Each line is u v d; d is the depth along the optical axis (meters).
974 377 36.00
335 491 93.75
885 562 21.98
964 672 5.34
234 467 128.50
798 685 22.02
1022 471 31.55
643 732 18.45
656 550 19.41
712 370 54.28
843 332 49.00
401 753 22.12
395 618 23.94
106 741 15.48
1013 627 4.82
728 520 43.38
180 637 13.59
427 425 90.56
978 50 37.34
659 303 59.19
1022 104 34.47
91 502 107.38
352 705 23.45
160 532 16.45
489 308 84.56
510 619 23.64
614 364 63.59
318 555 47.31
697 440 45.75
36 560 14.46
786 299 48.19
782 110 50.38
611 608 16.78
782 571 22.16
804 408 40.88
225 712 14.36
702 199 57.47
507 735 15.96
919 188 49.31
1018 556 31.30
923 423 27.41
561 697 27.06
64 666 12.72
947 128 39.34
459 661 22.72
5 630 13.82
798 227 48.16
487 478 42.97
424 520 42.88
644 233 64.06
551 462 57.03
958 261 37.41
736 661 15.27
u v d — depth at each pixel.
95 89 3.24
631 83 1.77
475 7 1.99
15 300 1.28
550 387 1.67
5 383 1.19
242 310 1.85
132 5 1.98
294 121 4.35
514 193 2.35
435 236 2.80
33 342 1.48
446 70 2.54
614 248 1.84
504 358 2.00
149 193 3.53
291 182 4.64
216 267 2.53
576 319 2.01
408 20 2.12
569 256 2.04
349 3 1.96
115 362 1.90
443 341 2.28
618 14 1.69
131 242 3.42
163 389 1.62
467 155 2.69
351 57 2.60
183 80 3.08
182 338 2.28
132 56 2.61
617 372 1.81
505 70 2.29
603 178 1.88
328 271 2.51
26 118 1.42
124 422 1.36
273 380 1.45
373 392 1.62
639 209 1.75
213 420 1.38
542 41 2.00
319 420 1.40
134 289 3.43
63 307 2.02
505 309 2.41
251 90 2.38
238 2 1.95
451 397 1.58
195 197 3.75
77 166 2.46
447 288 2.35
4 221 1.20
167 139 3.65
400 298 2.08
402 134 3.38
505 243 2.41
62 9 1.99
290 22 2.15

* WHAT IS REQUIRED *
Write out every record shown above, word for word.

* REPLY TO THE TASK *
Each line is u v d; d is the depth along the optical axis (meters).
974 377 36.00
335 491 93.75
885 562 21.98
964 672 5.34
234 467 128.50
798 685 22.02
1022 471 31.55
643 732 18.45
656 550 19.41
712 370 54.28
843 332 49.00
401 753 22.12
395 618 23.94
106 741 15.48
1013 627 4.82
728 520 43.38
180 637 13.59
427 425 90.56
978 50 37.34
659 303 59.19
1022 104 34.47
91 502 107.38
352 705 23.45
160 532 16.45
489 308 84.56
510 619 23.64
614 364 63.59
318 555 47.31
697 440 45.75
36 560 14.46
786 299 48.19
782 110 50.38
611 608 16.78
782 571 22.16
804 408 40.88
225 712 14.36
702 199 57.47
507 735 15.96
919 188 49.31
1018 556 31.30
923 423 27.41
561 697 27.06
64 666 12.72
947 128 39.34
459 661 22.72
5 630 13.82
798 227 48.16
487 478 42.97
424 520 42.88
644 233 64.06
551 462 57.03
958 261 37.41
736 661 15.27
u v d — depth at each pixel.
95 89 3.24
631 83 1.77
475 7 1.99
15 300 1.28
550 387 1.67
5 383 1.19
242 310 1.85
132 5 1.98
294 121 4.35
514 193 2.35
435 236 2.80
33 342 1.48
446 70 2.54
614 248 1.84
504 358 2.00
149 193 3.53
291 182 4.64
216 267 2.53
576 319 2.01
408 20 2.12
569 256 2.04
349 3 1.96
115 362 1.90
443 341 2.28
618 14 1.69
131 242 3.42
163 389 1.62
467 155 2.69
351 57 2.60
183 80 3.08
182 338 2.28
132 56 2.61
617 372 1.81
505 70 2.29
603 178 1.88
328 271 2.51
26 118 1.42
124 422 1.36
273 380 1.45
373 392 1.62
639 209 1.75
213 420 1.38
542 41 2.00
319 420 1.40
134 289 3.43
63 307 2.02
505 309 2.41
251 90 2.38
238 2 1.95
451 397 1.58
195 197 3.75
77 166 2.46
447 288 2.35
4 221 1.20
167 139 3.65
400 298 2.08
402 134 3.38
505 243 2.41
62 9 1.99
290 22 2.15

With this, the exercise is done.